======== Source text ========

Glenn Jacobs feels trapped. And the trap is COVID-19.
Peering out from his sixth-floor office window in downtown Knoxville, Tennessee, the 7-foot, 300-pound Knox County mayor surveys a city without a pulse. It’s 2, maybe 3 in the afternoon, and rooftop parking garages are vacant. Neyland Drive, curving left across his view, is almost empty.
It’s like scene from a Stephen King novel. “How do I wake up?” he wonders.
It’s not his first time in a tight spot. Ten years back he was locked in a chain-link cage to wrestle a man called The Undertaker. Their fight was part of a WWE event called “Hell in a Cell,” and Glenn’s name then was Kane. He choke-slammed his way to victory, keeping the title belt. Too bad there’s no signature move to beat the coronavirus, no ding-ding-ding when it’s over.
Glenn took office in 2018, cruising to victory in a deep red county after winning the Republican primary by just 17 votes. He’s traded his tights for a coat and tie, but his frame still stretches the seams of his extra-large suit, and veins still bulge from his hands. But while Kane was defined by fire and other hellacious imagery, Glenn flashes a gap-toothed smile, a made-for-radio voice and a flair for libertarian politics; he’s even delivered lectures on Austrian economics.
None of that prepared him for this fight.

Knox County, Tenn., Mayor Glenn Jacobs stares out at vacant downtown Knoxville. He was elected mayor in 2018, after securing the Republican nomination by 17 votes.
Knox County, Tenn., Mayor’s Office
Neither did the fact that he saw it coming. All the way back in January, the health department director warned him about what was happening in China. “So we had been talking about this for quite some time,” he says. “Now, I don’t think any of us envisioned the intensity that would follow.”
Suddenly, there were daily calls with the health department — not one he’d normally speak to that often. And he became very deliberate and intentional with his messaging, making sure to never make light of a serious illness.
So far, five people have died from COVID-19 in Knox County, while more than 300 have recovered. Glenn tweets these numbers daily, along with the number of active cases and hospitalizations, hoping to avoid overreactions. “Everybody looks at New York, and that becomes the national news,” he says. “The situation here is different.”

========

→ **Task 1**: Please rewrite the part of the Glenn Jacobs article that begins at the words "Knox County, Tenn., Mayor Glenn" and stops after "by 17 votes.", substituting "empty" for every "vacant".
→ **Task 2**: According to the Glenn Jacobs article, by how many votes did he win the Republican primary?
→ **Task 3**: Write the next part of the Glenn Jacobs article, picking up after its final sentence.

======== Record set ========

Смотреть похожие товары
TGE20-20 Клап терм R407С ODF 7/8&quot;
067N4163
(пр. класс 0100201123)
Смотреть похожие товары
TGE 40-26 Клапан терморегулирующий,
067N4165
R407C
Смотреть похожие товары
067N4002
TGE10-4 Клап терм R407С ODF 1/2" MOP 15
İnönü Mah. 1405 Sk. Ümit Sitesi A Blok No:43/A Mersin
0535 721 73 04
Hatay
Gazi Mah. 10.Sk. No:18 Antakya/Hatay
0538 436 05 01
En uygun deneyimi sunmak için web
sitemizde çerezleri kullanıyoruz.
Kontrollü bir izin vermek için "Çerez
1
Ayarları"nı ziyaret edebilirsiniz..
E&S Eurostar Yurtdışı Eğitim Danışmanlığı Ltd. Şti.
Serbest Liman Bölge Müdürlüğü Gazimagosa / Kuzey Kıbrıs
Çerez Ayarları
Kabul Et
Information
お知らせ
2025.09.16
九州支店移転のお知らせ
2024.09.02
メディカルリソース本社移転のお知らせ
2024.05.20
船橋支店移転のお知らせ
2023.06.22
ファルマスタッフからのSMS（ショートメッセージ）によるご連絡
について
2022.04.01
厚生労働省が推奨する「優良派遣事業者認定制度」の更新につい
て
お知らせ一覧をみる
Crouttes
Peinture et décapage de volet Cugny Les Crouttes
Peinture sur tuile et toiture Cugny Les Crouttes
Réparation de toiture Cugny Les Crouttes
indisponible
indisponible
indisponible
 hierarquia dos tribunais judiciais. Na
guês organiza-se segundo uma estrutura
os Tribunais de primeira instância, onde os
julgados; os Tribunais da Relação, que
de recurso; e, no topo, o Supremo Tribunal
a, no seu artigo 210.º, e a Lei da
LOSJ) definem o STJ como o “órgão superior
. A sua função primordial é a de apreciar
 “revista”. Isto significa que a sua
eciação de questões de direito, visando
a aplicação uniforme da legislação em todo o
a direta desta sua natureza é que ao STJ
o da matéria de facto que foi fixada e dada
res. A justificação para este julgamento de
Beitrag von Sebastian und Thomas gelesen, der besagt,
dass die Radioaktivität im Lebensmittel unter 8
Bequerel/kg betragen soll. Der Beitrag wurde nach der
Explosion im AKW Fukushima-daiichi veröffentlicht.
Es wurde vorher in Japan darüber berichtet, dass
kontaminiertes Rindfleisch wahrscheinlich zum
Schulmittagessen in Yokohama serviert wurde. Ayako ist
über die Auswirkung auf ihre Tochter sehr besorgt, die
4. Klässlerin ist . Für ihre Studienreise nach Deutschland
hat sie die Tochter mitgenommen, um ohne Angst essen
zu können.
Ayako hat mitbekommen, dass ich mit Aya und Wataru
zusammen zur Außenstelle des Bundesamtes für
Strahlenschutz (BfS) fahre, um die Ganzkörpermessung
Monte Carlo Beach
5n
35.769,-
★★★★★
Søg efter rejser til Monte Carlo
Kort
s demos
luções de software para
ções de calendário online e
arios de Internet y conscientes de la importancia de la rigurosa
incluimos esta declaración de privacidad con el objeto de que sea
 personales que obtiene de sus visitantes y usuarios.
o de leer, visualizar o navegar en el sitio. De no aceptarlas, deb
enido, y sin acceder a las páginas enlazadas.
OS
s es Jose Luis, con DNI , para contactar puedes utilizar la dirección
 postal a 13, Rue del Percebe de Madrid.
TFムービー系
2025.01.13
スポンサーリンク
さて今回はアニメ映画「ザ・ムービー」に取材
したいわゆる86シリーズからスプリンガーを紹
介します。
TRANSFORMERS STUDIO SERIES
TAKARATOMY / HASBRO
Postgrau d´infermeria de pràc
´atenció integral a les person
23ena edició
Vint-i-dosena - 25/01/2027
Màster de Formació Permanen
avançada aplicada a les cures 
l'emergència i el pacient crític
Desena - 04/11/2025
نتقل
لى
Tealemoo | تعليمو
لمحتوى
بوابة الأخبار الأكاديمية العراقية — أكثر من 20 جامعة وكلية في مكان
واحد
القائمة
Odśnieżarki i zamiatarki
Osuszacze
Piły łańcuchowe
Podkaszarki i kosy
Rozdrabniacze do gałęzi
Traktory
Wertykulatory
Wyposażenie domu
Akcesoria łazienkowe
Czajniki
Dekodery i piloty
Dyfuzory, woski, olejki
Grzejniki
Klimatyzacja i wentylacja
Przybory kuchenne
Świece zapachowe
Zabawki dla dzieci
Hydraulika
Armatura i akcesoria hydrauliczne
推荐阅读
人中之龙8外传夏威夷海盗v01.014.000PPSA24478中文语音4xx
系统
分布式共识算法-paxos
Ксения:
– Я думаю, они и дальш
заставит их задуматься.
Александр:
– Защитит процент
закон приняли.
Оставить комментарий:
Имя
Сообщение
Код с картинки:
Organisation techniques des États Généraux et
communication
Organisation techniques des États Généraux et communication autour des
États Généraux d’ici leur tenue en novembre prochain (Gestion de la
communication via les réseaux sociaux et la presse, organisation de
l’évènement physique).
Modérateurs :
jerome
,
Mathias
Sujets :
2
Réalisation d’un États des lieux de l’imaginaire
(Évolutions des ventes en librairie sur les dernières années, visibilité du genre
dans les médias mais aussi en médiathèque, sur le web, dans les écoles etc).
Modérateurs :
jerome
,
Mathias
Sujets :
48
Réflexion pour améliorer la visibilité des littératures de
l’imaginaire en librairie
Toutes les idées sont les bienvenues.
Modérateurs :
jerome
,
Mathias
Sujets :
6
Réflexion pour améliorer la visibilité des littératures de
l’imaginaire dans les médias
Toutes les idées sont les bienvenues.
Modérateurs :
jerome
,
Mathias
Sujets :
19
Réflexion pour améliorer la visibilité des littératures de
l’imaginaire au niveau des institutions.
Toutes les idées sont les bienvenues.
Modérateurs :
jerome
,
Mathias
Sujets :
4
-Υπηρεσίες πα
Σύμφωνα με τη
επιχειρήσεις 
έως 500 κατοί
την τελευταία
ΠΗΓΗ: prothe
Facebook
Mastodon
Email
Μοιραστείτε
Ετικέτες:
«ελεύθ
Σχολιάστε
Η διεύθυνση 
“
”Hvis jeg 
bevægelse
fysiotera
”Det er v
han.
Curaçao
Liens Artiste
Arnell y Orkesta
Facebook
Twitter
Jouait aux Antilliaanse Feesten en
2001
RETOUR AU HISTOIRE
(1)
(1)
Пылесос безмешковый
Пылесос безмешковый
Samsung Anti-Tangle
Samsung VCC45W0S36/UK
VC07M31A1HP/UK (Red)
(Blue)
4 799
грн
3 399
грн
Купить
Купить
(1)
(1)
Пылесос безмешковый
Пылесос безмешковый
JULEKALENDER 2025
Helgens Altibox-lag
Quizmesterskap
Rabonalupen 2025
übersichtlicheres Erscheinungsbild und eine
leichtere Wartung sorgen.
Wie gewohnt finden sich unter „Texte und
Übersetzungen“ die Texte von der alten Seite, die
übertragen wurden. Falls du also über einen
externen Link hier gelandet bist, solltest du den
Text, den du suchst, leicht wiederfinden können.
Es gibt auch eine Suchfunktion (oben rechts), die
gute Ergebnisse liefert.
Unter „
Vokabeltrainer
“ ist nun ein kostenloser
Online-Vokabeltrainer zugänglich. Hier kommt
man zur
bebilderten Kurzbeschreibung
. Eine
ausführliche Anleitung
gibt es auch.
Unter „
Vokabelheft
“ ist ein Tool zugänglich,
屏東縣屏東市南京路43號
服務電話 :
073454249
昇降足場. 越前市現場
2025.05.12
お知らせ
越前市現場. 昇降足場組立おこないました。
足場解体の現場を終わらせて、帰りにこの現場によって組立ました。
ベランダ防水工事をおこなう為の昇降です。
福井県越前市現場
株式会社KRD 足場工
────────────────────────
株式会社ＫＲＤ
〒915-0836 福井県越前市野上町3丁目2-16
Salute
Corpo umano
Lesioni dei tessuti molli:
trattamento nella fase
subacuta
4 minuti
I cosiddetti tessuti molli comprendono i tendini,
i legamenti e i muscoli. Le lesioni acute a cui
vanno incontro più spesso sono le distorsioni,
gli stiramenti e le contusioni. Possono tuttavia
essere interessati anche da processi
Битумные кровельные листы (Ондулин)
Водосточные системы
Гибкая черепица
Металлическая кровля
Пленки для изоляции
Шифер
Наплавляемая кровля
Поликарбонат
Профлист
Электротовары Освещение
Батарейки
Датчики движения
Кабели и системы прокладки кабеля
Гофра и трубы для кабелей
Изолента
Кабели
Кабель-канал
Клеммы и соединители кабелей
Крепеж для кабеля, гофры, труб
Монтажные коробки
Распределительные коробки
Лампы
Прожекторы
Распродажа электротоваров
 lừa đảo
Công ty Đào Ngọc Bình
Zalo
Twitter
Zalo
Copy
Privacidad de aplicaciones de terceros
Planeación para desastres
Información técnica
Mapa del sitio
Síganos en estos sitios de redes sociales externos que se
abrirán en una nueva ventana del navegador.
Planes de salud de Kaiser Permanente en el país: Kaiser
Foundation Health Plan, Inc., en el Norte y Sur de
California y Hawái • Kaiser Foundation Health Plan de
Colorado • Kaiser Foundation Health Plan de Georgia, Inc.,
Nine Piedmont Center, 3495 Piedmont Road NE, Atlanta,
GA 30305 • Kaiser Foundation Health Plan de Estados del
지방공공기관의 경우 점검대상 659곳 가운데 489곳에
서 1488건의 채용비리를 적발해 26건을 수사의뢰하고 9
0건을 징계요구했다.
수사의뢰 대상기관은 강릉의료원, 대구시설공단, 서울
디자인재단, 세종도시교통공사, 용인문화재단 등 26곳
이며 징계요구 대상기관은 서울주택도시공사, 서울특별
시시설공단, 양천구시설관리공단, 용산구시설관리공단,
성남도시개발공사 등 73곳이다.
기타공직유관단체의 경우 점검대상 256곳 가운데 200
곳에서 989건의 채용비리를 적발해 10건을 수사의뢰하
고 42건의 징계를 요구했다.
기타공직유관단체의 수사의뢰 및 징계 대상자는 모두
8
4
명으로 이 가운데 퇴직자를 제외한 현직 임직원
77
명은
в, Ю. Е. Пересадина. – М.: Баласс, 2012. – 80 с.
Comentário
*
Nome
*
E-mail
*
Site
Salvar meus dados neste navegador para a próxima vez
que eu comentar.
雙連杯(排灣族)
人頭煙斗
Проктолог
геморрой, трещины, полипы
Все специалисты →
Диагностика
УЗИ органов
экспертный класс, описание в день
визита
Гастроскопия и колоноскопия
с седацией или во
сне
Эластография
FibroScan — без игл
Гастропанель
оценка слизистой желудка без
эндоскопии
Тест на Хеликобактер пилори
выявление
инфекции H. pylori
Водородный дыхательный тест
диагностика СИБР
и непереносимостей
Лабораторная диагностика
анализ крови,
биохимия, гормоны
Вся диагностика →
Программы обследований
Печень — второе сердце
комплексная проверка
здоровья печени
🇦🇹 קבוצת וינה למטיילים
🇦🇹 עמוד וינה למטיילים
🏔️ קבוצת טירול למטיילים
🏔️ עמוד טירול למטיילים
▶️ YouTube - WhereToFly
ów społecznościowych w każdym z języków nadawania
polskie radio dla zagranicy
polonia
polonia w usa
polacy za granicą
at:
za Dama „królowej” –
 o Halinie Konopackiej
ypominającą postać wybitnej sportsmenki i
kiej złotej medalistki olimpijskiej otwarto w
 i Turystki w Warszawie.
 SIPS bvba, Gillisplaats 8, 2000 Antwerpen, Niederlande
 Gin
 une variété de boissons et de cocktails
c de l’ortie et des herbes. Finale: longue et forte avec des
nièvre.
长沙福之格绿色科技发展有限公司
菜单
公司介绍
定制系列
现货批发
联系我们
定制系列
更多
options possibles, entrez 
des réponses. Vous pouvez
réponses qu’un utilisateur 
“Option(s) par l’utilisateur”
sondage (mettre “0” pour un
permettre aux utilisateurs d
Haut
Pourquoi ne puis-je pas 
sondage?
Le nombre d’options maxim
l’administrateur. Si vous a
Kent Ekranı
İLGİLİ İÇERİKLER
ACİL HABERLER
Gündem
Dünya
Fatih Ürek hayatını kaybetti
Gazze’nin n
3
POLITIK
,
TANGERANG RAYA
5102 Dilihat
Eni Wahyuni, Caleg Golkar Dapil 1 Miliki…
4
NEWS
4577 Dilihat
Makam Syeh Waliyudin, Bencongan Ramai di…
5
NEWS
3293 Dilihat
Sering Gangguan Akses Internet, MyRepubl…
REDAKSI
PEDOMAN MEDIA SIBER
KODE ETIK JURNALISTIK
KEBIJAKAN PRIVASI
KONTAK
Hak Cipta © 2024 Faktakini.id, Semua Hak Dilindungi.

========

→ **Reply 1**:
Knox County, Tenn., Mayor Glenn Jacobs stares out at empty downtown Knoxville. He was elected mayor in 2018, after securing the Republican nomination by 17 votes.

→ **Reply 2**: 17 votes.

→ **Reply 3**:
He’s tried to tread softly. No stay-at-home orders here. Five dead is a “tragedy,” he says, but he doesn’t want to overstep his mandate. He worries about governments using safety as a justification to undermine peoples’ rights. A perpetual emergency can make it easier to govern, getting things done whether people want them done or not. “I’m not saying that’s what’s happening here, or that’s what will happen here,” he says, “but it’s something we need to be aware of.”
Still, the city looks like a movie lot. A few blocks west, the University of Tennessee is deserted. Few venture to Ruth’s Chris Steakhouse or a nearby barbecue joint called Calhoun’s on the River.
No one knows, he concedes, how the crisis ends. He’ll let the experts talk about vaccines and herd immunity. But he does believe it will end, though not with a V-shaped economic recovery. “I just don’t think that’s possible,” he says. And the economic damage will stick with people, will be remembered, more than the virus. “That’s not to discount the people who have lost loved ones,” he adds. “I just think the wide-scale economic pain is what’s going to impact folks the most, unfortunately.”
There’s not much he can do for now but wait. Like Kane, he could try to climb out of this steel cage. But someway, somehow, the virus would grab him by the ankle and drag him back in. Turning away from the window, he wonders when — or if — he’ll see these downtown streets bustle again.